= Work instruction =
Tally the lines below that hold the string "برخوردار", and report the tally by itself.

(Dataset entries)

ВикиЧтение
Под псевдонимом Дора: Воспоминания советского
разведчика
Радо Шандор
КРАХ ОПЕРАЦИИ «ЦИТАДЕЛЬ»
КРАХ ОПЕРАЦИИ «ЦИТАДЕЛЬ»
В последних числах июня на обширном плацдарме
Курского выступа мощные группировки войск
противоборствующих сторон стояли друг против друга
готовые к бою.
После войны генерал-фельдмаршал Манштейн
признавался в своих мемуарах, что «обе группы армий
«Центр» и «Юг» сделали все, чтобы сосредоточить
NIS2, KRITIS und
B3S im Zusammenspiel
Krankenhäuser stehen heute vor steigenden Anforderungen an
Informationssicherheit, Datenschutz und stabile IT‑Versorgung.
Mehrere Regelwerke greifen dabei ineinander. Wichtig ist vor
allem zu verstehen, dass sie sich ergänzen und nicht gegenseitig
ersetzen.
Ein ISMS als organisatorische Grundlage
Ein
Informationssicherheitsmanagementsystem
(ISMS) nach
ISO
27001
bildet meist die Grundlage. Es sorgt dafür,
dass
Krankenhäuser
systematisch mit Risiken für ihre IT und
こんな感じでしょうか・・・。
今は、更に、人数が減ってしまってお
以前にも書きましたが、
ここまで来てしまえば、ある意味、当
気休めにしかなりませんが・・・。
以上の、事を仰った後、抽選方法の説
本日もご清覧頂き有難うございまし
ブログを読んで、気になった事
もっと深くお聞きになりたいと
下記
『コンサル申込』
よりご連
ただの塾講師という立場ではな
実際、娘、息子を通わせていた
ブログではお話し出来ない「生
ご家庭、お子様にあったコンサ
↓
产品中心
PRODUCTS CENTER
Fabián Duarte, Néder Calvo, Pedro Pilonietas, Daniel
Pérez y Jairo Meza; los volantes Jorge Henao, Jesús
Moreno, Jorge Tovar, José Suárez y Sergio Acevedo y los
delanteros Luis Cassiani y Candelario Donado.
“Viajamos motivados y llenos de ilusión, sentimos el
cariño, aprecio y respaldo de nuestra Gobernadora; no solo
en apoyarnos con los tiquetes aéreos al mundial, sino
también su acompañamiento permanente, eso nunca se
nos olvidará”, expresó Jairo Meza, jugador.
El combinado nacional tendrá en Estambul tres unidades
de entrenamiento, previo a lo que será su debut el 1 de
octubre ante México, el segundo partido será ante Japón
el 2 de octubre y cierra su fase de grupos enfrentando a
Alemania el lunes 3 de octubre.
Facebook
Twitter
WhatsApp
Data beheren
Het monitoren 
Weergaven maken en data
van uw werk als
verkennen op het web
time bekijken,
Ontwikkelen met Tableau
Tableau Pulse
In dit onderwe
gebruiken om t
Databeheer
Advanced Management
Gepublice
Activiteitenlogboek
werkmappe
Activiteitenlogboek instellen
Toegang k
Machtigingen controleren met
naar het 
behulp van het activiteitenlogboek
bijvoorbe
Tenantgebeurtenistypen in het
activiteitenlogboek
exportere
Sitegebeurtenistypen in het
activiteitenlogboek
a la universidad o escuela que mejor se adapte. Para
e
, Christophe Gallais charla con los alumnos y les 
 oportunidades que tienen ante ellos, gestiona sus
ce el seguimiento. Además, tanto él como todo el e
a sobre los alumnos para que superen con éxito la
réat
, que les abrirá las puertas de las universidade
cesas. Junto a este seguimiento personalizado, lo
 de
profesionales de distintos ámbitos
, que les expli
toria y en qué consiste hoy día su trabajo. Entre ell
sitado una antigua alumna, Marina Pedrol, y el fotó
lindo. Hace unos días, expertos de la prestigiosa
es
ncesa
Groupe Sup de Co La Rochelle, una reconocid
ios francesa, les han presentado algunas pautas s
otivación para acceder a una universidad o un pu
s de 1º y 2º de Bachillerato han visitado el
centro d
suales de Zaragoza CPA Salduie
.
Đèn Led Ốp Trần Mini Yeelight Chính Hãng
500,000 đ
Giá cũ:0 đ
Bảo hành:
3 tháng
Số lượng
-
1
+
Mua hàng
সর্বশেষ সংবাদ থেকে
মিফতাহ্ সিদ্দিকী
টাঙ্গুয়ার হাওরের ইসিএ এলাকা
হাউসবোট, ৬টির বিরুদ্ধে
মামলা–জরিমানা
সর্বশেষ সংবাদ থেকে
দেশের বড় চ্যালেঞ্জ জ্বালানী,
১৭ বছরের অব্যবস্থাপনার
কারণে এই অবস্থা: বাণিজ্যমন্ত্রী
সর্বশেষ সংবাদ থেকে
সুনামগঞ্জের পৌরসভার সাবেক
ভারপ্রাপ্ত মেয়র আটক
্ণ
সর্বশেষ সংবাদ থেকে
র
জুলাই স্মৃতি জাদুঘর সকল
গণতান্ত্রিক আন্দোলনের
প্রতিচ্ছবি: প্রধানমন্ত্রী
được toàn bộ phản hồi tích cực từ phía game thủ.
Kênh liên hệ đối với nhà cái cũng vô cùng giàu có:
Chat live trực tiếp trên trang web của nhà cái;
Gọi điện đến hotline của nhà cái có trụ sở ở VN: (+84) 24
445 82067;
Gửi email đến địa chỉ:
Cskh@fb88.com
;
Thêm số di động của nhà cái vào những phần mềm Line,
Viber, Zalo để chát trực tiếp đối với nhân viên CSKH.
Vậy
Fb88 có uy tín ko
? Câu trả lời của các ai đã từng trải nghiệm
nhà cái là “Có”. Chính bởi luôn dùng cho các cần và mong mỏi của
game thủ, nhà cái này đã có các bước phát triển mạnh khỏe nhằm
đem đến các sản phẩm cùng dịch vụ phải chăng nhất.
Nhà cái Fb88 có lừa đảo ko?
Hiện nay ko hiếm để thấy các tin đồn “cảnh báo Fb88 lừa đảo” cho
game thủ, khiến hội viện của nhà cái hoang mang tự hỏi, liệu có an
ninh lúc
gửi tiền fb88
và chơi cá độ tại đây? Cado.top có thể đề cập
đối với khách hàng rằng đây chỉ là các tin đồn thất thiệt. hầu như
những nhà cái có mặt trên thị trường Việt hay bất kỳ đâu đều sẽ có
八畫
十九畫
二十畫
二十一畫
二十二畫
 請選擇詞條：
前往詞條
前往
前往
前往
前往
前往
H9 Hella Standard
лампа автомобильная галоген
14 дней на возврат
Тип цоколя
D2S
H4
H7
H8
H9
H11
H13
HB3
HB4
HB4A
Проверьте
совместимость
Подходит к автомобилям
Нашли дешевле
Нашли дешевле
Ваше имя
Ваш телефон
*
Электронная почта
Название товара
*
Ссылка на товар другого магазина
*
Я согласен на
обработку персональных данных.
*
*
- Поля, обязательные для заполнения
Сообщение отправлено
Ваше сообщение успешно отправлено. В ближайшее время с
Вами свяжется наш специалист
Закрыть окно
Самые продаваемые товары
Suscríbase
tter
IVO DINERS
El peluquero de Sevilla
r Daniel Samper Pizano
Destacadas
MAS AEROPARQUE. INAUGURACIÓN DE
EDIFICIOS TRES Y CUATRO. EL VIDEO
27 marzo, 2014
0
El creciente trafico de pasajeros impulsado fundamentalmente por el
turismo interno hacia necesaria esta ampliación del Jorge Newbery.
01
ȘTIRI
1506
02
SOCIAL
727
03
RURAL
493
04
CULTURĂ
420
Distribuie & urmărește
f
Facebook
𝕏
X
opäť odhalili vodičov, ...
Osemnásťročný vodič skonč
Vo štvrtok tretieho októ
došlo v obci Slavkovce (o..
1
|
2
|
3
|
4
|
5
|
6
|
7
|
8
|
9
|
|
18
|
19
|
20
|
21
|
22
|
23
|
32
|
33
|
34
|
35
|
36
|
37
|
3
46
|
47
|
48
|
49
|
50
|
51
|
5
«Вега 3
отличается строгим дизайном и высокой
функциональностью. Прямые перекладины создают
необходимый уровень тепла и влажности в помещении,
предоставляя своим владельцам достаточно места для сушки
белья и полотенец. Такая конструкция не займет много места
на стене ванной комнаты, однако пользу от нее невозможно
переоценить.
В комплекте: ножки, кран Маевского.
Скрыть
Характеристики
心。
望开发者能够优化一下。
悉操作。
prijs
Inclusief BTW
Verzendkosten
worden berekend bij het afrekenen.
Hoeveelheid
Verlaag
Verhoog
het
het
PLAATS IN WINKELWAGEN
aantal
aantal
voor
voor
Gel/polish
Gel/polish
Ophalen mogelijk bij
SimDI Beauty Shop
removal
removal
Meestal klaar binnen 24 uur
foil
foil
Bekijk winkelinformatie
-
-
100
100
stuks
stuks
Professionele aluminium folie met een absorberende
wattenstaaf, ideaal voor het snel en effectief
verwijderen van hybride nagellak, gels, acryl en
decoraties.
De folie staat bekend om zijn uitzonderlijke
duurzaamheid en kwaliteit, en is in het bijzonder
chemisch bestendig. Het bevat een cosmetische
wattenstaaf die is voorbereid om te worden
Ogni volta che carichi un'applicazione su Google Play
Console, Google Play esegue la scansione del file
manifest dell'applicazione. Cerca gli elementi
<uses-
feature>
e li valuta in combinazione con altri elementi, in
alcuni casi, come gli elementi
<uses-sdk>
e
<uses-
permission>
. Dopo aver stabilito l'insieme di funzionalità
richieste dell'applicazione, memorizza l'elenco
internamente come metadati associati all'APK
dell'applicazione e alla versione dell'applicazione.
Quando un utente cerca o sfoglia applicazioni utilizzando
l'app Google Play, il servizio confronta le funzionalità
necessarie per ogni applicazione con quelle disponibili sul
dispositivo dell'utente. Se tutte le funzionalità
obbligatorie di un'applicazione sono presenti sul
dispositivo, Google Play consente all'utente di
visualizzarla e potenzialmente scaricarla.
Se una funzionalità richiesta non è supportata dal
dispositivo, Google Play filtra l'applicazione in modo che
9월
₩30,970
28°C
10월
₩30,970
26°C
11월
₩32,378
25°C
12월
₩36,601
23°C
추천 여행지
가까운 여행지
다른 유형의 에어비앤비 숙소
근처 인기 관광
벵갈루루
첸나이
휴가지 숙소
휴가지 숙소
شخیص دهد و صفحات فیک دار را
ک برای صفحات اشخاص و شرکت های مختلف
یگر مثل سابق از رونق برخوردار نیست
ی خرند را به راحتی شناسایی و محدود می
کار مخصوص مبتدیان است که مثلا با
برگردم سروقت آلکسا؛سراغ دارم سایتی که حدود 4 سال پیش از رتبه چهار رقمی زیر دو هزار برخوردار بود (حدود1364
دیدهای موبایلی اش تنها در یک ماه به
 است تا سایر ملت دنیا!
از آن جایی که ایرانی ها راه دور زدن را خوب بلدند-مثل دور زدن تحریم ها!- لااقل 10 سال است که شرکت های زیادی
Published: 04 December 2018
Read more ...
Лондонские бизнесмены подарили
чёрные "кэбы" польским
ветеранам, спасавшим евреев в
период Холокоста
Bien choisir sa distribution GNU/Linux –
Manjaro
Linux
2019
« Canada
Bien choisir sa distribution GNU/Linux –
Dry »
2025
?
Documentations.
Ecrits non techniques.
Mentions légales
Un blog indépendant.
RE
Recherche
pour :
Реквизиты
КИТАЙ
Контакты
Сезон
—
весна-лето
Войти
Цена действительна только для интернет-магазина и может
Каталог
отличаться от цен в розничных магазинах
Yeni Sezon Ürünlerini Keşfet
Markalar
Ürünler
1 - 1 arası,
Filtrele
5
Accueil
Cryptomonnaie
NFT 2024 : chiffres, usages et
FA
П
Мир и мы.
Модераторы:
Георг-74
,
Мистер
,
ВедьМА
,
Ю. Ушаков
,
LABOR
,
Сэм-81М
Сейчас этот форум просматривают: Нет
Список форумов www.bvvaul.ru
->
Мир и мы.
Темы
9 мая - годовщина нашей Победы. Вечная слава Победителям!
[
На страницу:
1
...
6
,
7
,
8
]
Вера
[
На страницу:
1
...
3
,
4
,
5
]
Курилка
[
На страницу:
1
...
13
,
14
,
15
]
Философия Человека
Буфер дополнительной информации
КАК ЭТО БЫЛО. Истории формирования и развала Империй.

= The completed task =
2